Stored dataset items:
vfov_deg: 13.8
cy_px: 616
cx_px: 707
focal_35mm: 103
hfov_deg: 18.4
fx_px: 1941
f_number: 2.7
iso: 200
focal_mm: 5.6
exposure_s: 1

...

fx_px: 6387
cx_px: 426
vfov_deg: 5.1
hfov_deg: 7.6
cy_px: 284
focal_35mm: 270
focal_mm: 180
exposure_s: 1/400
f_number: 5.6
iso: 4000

---

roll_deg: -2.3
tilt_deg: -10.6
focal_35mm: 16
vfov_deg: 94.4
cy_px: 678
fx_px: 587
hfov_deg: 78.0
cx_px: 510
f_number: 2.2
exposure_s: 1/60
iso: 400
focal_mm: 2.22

=== What the task asks ===
Once the line with "roll_deg: -2.3" is found in the records above, print exactly that line and every line after it through the line with "focal_mm: 2.22".

=== Response ===
roll_deg: -2.3
tilt_deg: -10.6
focal_35mm: 16
vfov_deg: 94.4
cy_px: 678
fx_px: 587
hfov_deg: 78.0
cx_px: 510
f_number: 2.2
exposure_s: 1/60
iso: 400
focal_mm: 2.22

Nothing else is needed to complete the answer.